▸ Stored data

Content starts

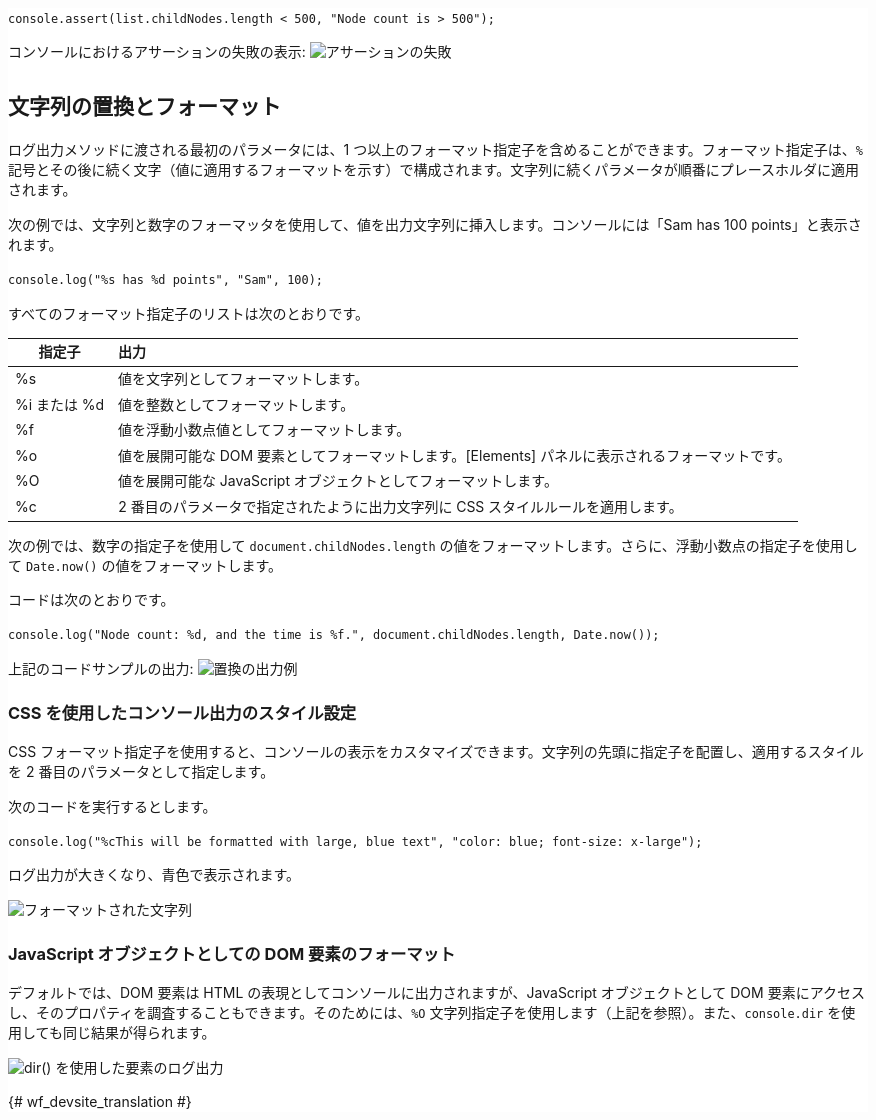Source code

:     console.assert(list.childNodes.length < 500, "Node count is > 500");
    

コンソールにおけるアサーションの失敗の表示:
![アサーションの失敗](images/console-write-assert-failed.png)

## 文字列の置換とフォーマット

ログ出力メソッドに渡される最初のパラメータには、1 つ以上のフォーマット指定子を含めることができます。フォーマット指定子は、`%` 記号とその後に続く文字（値に適用するフォーマットを示す）で構成されます。文字列に続くパラメータが順番にプレースホルダに適用されます。

次の例では、文字列と数字のフォーマッタを使用して、値を出力文字列に挿入します。コンソールには「Sam has 100 points」と表示されます。

    console.log("%s has %d points", "Sam", 100);

すべてのフォーマット指定子のリストは次のとおりです。

| 指定子 | 出力                                                                            |
|-----------|:----------------------------------------------------------------------------------|
| %s        | 値を文字列としてフォーマットします。|
| %i または %d  | 値を整数としてフォーマットします。|
| %f        | 値を浮動小数点値としてフォーマットします。|
| %o        | 値を展開可能な DOM 要素としてフォーマットします。[Elements] パネルに表示されるフォーマットです。     |
| %O        | 値を展開可能な JavaScript オブジェクトとしてフォーマットします。                              |
| %c        | 2 番目のパラメータで指定されたように出力文字列に CSS スタイルルールを適用します。 |

次の例では、数字の指定子を使用して `document.childNodes.length` の値をフォーマットします。さらに、浮動小数点の指定子を使用して `Date.now()` の値をフォーマットします。

コードは次のとおりです。


    console.log("Node count: %d, and the time is %f.", document.childNodes.length, Date.now());
    

上記のコードサンプルの出力:
![置換の出力例](images/console-write-log-multiple.png)

### CSS を使用したコンソール出力のスタイル設定

CSS フォーマット指定子を使用すると、コンソールの表示をカスタマイズできます。文字列の先頭に指定子を配置し、適用するスタイルを 2 番目のパラメータとして指定します。


次のコードを実行するとします。


    console.log("%cThis will be formatted with large, blue text", "color: blue; font-size: x-large");
    

ログ出力が大きくなり、青色で表示されます。

![フォーマットされた文字列](images/console-write-format-string.png)

### JavaScript オブジェクトとしての DOM 要素のフォーマット

デフォルトでは、DOM 要素は HTML の表現としてコンソールに出力されますが、JavaScript オブジェクトとして DOM 要素にアクセスし、そのプロパティを調査することもできます。そのためには、`%O` 文字列指定子を使用します（上記を参照）。また、`console.dir` を使用しても同じ結果が得られます。 

![dir() を使用した要素のログ出力](images/dir-element.png)




{# wf_devsite_translation #}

Content ends

▸ Work item
Render all of the data above as a JSON list of strings, one string per line, with blank lines omitted. Leave the pictures out of the answer.

▸ Result for this exercise
[
  "Source code",
  ":     console.assert(list.childNodes.length < 500, \"Node count is > 500\");",
  "コンソールにおけるアサーションの失敗の表示:",
  "![アサーションの失敗](images/console-write-assert-failed.png)",
  "## 文字列の置換とフォーマット",
  "ログ出力メソッドに渡される最初のパラメータには、1 つ以上のフォーマット指定子を含めることができます。フォーマット指定子は、`%` 記号とその後に続く文字（値に適用するフォーマットを示す）で構成されます。文字列に続くパラメータが順番にプレースホルダに適用されます。",
  "次の例では、文字列と数字のフォーマッタを使用して、値を出力文字列に挿入します。コンソールには「Sam has 100 points」と表示されます。",
  "    console.log(\"%s has %d points\", \"Sam\", 100);",
  "すべてのフォーマット指定子のリストは次のとおりです。",
  "| 指定子 | 出力                                                                            |",
  "|-----------|:----------------------------------------------------------------------------------|",
  "| %s        | 値を文字列としてフォーマットします。|",
  "| %i または %d  | 値を整数としてフォーマットします。|",
  "| %f        | 値を浮動小数点値としてフォーマットします。|",
  "| %o        | 値を展開可能な DOM 要素としてフォーマットします。[Elements] パネルに表示されるフォーマットです。     |",
  "| %O        | 値を展開可能な JavaScript オブジェクトとしてフォーマットします。                              |",
  "| %c        | 2 番目のパラメータで指定されたように出力文字列に CSS スタイルルールを適用します。 |",
  "次の例では、数字の指定子を使用して `document.childNodes.length` の値をフォーマットします。さらに、浮動小数点の指定子を使用して `Date.now()` の値をフォーマットします。",
  "コードは次のとおりです。",
  "    console.log(\"Node count: %d, and the time is %f.\", document.childNodes.length, Date.now());",
  "上記のコードサンプルの出力:",
  "![置換の出力例](images/console-write-log-multiple.png)",
  "### CSS を使用したコンソール出力のスタイル設定",
  "CSS フォーマット指定子を使用すると、コンソールの表示をカスタマイズできます。文字列の先頭に指定子を配置し、適用するスタイルを 2 番目のパラメータとして指定します。",
  "次のコードを実行するとします。",
  "    console.log(\"%cThis will be formatted with large, blue text\", \"color: blue; font-size: x-large\");",
  "ログ出力が大きくなり、青色で表示されます。",
  "![フォーマットされた文字列](images/console-write-format-string.png)",
  "### JavaScript オブジェクトとしての DOM 要素のフォーマット",
  "デフォルトでは、DOM 要素は HTML の表現としてコンソールに出力されますが、JavaScript オブジェクトとして DOM 要素にアクセスし、そのプロパティを調査することもできます。そのためには、`%O` 文字列指定子を使用します（上記を参照）。また、`console.dir` を使用しても同じ結果が得られます。 ",
  "![dir() を使用した要素のログ出力](images/dir-element.png)",
  "{# wf_devsite_translation #}"
]